O Equador vem aprofundar a militarização da segurança pública e intensificar parcerias com os Estados Unidos em meio ao novo estado de exceção decretado pelo presidente Daniel Noboa, que abrange dez províncias do país[1][3]. No centro das medidas, o governo concedeu imunidade penal para civis, militares e estrangeiros envolvidos em ações de repressão estatal, suspendendo direitos constitucionais como a inviolabilidade do domicílio e das correspondências[1].

Nesta segunda-feira (22), Equador e Estados Unidos assinaram um acordo de cooperação para operações na fronteira norte, com previsão de compartilhamento de informações e coordenação entre polícias e forças armadas dos dois países[1]. Segundo o Ministério da Defesa equatoriano, um projeto piloto será aplicado na fronteira com a Colômbia e poderá ser replicado em outras regiões[1].

O acordo foi firmado uma semana após Noboa decretar novo estado de exceção, com duração de 60 dias, sob o argumento de grave comoção interna provocada pelo aumento da criminalidade[1][3]. Em decreto publicado em 18 de junho, o presidente voltou a estabelecer que o país vive um conflito armado interno e autorizou imunidade penal para agentes do Estado acusados de abusos[1].

Organizações sociais e de direitos humanos manifestam preocupação com o aumento do risco de abusos cometidos por agentes do Estado[1]. A Comissão de Pessoas Desaparecidas da ONU afirmou ter recebido relatos de desaparecimento forçado de 51 vítimas, incluindo crianças, supostamente perpetrados por forças de segurança durante operações entre 2024 e 2025[1].

No plano político, lideranças sociais e sindicais denunciam perseguição contra opositores e afirmam que contas bancárias de dirigentes críticos ao governo foram congeladas em meio à mobilização para iniciar um processo de revogação do mandato de Noboa[1]. A vice-presidenta da Confederação dos Povos de Nacionalidade Kichwa do Equador, Vicenta Chuma, afirmou que houve bloqueio de contas de dirigentes e contestou as ações do governo[1].

A socióloga Irene León, diretora da Fundação de Estudos, Ação e Participação Social do Equador, afirma que a militarização tem sido usada para perseguir opositores políticos, organizações indígenas e a população afrodescendente, sem reduzir a violência das gangues[1]. Segundo ela, a ação do Estado não é desenhada para responder aos problemas de segurança, mas para atender a interesses geopolíticos dos Estados Unidos na América Latina[1].

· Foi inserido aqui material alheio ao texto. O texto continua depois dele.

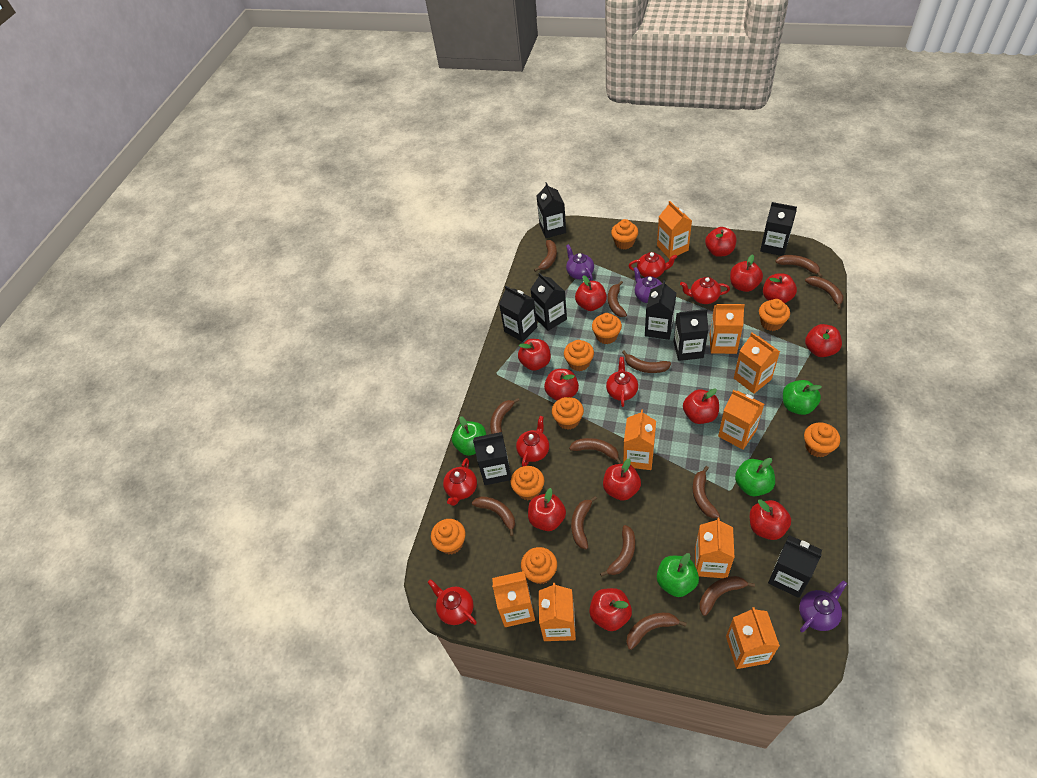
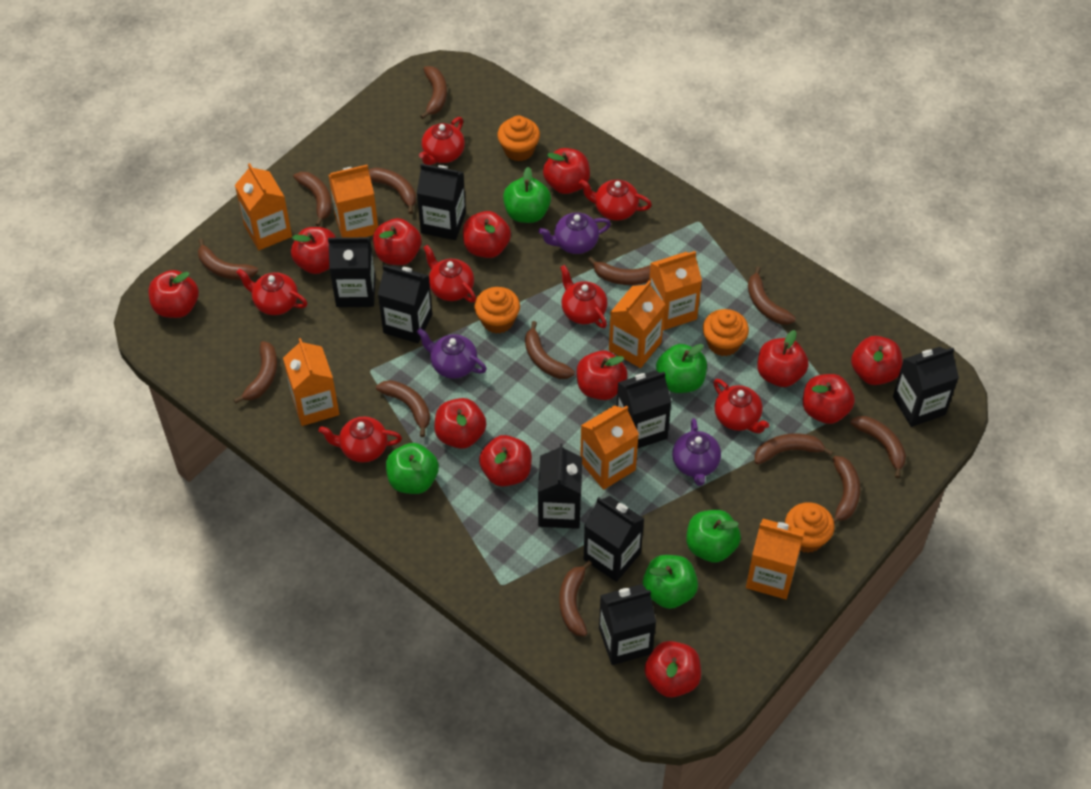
green apple: [452,416,486,456] [657,553,699,597] [735,458,775,496] [783,380,822,415] = 4 -> [386,443,439,494] [503,167,551,223] [643,555,698,609] [656,344,707,393] [687,510,741,563] = 5
orange carton: [492,571,535,627] [539,583,576,641] [623,410,656,470] [657,201,692,259] [695,518,735,578] [710,304,745,354] [718,390,764,450] [726,607,780,669] [734,333,780,394] = 9 -> [235,163,292,250] [283,338,340,426] [329,165,378,238] [580,405,639,490] [609,281,665,368] [649,251,702,330] [746,519,805,599] = 7
orange cupcake: [431,519,466,554] [511,466,544,500] [521,547,557,584] [552,397,584,430] [564,340,594,371] [592,313,622,344] [611,219,638,249] [759,299,790,331] [804,422,840,457] = 9 -> [474,287,520,334] [498,116,540,161] [703,309,749,356] [785,502,835,553] = 4
red teapot: [428,579,477,625] [443,458,477,506] [516,416,549,467] [606,357,638,407] [629,252,677,278] [680,277,730,304] = 6 -> [236,268,307,315] [319,417,402,463] [419,117,465,165] [423,245,476,302] [560,265,608,328] [579,179,652,221] [713,379,769,433] = 7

León também criticou a suspensão do principal partido de oposição, a Revolução Cidadã, do ex-presidente Rafael Correa, por nove meses, decisão que o impediria de disputar as eleições municipais de novembro de 2026[1]. O Tribunal de Contencioso Eleitoral suspende a legenda em meio a uma investigação sobre suposto financiamento estrangeiro ilegal nas eleições de 2023, e o partido acusa perseguição política[1].

No campo da segurança, o governo de Noboa adotou medidas semelhantes às de Nayib Bukele, presidente de El Salvador, com classificação de terroristas para grupos criminosos, uso ostensivo das Forças Armadas e a abertura de uma mega prisão de segurança máxima, em novembro de 2025[1]. O Equador, porém, segue enfrentando forte escalada da violência: em 2025, foram registrados 9.216 homicídios dolosos, alta de 30,5% em relação a 2024[1].

A ACLED afirma que mais de 70% dos 18 milhões de habitantes do país foram expostos à violência do crime organizado em 2025 e que o Equador tem hoje 37 grupos criminosos ativos, contra 24 em 2023[1]. A entidade também avalia que a agenda de militarização de Noboa não tem produzido resultados efetivos no combate às organizações criminosas[1].

Um dos episódios mais recentes citados pelas organizações foi o assassinato da ativista anticorrupção Monika Silva Koniuszek, encontrada morta em sua residência em 8 de junho[1]. Inicialmente, o ministro do Interior, John Reimberg, disse haver indícios de suicídio, mas o laudo pericial divulgado na última sexta-feira (19) concluiu que se tratou de assassinato, após um golpe na cabeça e estrangulamento[1]. Monika denunciava crimes ambientais e corrupção no país[1].